Hamsik, la bandiera, risponde al vantaggio bianconero in entrambe le occasioni con la stessa mentalità che spinge Mertens a inseguire Higuain per 40 metri e contendergli un pallone a centrocampo. È la voglia di Insigne, “succube” di ogni prima punta capitata a Napoli dai suoi esordi in maglia azzurra, a spingerlo all’intercetto di un passaggio del Pipita nonostante fosse alla 41° presenza stagionale con oltre 3000 minuti giocati nelle gambe. E come loro, molti altri interpreti della manovra azzurra si sono comportati allo stesso modo.

Più che una trasformazione, quella dei partenopei è piuttosto una trasfigurazione che affonda le sue radici in un passato traumatico, ma che nutriva in sé una chiara intenzione di riscatto prossima a realizzarsi, molto di più di quanto non si creda. Ne è la prova l’espressione tesa di Buffon a bordo campo nei minuti finali. Se il totem bianconero vacilla di fronte all’assedio partenopeo, allora significa che la strada intrapresa è davvero quella giusta.

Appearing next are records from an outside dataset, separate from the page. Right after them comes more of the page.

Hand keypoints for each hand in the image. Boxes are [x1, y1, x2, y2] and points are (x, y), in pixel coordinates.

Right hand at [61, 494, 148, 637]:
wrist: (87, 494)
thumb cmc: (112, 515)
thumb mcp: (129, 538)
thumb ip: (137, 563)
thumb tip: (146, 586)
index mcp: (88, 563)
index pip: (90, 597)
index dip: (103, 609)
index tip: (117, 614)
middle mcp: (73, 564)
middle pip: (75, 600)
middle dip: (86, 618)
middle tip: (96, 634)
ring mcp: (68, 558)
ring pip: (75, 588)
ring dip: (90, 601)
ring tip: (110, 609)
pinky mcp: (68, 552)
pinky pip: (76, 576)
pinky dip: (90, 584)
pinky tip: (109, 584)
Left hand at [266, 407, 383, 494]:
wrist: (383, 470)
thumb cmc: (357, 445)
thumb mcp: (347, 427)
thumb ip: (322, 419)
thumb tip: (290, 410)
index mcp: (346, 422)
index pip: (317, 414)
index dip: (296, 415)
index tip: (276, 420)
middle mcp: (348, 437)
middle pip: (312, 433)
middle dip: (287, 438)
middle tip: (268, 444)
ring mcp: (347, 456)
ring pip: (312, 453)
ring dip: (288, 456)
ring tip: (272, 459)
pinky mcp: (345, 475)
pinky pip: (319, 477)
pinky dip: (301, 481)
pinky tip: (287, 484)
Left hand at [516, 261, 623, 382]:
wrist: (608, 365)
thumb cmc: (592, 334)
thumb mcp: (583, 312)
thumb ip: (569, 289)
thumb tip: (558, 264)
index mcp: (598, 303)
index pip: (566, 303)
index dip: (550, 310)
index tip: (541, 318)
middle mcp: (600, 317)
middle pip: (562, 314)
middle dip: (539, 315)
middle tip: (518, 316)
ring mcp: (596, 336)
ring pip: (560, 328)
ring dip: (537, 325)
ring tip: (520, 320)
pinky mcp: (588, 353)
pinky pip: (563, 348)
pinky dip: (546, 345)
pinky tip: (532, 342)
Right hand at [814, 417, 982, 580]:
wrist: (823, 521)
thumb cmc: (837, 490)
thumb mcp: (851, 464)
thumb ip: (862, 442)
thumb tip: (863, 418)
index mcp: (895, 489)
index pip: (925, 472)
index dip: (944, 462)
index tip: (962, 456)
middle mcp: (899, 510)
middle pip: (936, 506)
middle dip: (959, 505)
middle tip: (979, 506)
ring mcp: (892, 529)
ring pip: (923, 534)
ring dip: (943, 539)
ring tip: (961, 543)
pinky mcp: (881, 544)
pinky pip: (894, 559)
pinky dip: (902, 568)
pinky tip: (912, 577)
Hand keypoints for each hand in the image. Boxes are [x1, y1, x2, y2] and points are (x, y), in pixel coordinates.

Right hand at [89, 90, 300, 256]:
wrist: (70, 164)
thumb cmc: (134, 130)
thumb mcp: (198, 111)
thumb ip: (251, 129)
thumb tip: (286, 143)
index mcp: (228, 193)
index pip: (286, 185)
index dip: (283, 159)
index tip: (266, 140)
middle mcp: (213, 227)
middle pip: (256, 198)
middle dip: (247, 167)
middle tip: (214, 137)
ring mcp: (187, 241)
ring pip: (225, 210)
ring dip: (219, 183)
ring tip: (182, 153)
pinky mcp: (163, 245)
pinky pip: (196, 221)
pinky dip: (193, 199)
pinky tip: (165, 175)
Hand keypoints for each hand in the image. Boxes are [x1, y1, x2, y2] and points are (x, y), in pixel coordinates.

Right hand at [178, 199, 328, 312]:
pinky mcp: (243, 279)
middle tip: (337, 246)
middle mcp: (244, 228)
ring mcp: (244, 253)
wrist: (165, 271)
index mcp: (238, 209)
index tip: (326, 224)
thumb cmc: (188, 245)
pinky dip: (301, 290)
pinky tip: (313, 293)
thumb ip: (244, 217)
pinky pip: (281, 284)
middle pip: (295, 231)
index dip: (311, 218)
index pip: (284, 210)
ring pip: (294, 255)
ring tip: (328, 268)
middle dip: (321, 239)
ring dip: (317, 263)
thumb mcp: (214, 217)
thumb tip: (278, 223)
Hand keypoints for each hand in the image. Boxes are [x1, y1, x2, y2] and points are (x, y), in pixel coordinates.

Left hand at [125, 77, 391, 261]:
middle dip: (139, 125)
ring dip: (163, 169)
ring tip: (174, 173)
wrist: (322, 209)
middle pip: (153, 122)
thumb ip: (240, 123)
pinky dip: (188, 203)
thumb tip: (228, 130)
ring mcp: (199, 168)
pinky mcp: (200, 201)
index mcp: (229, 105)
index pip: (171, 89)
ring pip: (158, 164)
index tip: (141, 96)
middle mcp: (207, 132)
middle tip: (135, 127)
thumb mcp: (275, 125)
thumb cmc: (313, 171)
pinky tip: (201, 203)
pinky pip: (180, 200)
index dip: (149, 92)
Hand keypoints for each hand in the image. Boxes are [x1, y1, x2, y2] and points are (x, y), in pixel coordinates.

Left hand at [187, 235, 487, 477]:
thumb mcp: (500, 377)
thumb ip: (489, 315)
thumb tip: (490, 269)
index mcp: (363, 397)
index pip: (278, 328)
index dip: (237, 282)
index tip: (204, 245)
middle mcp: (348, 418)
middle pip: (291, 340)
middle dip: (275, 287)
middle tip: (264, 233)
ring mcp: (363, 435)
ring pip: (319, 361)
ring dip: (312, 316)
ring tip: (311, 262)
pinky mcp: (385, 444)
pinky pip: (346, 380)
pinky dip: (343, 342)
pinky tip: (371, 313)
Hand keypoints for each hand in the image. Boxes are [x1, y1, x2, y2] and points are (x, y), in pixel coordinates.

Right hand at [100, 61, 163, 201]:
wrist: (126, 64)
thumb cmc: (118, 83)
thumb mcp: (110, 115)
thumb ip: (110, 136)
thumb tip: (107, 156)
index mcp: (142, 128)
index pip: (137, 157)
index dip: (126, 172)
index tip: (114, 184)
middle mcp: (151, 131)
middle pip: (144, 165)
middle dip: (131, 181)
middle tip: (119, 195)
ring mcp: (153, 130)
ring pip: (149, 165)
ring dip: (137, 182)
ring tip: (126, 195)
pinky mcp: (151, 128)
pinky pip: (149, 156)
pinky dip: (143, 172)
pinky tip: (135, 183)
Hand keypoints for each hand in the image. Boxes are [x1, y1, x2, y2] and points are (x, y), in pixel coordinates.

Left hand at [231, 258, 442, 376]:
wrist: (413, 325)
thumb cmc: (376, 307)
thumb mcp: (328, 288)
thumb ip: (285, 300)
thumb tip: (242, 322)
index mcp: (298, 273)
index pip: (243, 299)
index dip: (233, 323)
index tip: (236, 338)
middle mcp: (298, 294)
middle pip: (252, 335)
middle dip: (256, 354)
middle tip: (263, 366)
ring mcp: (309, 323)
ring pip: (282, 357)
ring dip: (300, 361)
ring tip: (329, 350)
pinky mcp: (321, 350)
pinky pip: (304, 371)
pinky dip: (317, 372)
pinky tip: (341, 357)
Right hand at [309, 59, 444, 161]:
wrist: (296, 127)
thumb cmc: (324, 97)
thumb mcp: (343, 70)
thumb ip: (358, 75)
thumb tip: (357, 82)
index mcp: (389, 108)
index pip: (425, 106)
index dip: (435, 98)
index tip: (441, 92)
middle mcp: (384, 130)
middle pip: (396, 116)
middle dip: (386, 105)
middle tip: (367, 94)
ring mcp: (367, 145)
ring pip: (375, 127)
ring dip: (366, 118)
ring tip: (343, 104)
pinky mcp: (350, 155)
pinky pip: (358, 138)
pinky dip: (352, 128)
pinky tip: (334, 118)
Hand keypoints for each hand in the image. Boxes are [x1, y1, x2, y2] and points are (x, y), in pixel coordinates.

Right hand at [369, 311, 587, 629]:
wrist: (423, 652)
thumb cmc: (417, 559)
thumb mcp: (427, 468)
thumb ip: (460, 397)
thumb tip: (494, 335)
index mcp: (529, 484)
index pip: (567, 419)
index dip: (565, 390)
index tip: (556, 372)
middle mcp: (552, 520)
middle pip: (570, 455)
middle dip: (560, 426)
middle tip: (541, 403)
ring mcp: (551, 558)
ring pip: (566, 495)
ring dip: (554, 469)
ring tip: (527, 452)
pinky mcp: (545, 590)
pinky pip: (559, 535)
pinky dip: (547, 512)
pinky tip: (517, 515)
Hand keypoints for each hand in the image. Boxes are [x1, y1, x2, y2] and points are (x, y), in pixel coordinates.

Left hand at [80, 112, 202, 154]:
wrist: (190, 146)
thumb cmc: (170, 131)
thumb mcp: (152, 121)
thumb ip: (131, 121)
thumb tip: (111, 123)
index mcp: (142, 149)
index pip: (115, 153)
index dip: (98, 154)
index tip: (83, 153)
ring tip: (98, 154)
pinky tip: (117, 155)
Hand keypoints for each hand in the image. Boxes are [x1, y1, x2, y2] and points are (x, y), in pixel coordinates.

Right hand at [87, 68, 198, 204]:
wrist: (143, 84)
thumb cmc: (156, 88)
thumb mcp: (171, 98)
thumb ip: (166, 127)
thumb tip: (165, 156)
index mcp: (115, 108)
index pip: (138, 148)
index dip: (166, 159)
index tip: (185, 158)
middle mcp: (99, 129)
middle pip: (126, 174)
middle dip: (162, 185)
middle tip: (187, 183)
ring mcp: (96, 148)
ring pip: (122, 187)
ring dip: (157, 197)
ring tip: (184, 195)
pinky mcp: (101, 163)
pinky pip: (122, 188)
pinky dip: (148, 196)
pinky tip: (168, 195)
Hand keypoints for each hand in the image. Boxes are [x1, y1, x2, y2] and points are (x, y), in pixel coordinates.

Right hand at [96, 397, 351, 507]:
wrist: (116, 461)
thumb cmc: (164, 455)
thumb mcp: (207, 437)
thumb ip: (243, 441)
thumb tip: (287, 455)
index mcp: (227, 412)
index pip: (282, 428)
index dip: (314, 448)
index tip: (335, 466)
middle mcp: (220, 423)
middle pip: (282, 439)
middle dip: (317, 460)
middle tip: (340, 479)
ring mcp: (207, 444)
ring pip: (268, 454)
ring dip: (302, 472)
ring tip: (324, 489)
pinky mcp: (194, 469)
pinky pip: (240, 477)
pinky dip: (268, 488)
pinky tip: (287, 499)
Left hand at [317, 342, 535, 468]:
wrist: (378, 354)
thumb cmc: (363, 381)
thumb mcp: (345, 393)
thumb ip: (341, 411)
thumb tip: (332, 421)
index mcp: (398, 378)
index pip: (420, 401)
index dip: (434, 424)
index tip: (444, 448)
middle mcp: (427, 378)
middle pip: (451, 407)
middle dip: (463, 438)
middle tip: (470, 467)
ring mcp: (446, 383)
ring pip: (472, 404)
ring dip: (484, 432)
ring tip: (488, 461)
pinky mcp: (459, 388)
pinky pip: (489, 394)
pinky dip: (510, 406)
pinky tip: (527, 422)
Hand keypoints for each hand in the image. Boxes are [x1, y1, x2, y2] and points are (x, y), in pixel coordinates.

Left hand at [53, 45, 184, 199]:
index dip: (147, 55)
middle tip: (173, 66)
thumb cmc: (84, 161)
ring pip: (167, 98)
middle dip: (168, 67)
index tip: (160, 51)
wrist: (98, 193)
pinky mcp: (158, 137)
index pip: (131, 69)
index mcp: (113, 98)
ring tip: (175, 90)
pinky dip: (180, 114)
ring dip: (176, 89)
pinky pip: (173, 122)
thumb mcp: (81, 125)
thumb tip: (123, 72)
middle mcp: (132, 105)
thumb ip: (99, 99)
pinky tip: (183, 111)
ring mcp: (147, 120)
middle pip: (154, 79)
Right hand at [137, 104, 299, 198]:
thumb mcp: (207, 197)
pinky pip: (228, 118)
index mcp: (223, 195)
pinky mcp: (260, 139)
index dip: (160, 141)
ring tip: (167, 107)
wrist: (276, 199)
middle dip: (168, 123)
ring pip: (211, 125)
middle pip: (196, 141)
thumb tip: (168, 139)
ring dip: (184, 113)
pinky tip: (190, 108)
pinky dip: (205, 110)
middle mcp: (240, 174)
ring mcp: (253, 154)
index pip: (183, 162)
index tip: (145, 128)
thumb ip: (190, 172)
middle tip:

“In ogni attimo comincia l’essere”, diceva Nietzsche, intendendo che l’essere muta, si evolve e ricomincia in ogni attimo della sua esistenza. Il Napoli ha rotto la ciclicità della sua esistenza contrapponendosi al suo Superuomo e guardandolo finalmente negli occhi. Higuain, che anche ha dimostrato di poter fare a meno del Napoli, pare invece aver preferito girarsi e guardare altrove, forse anche da se stesso.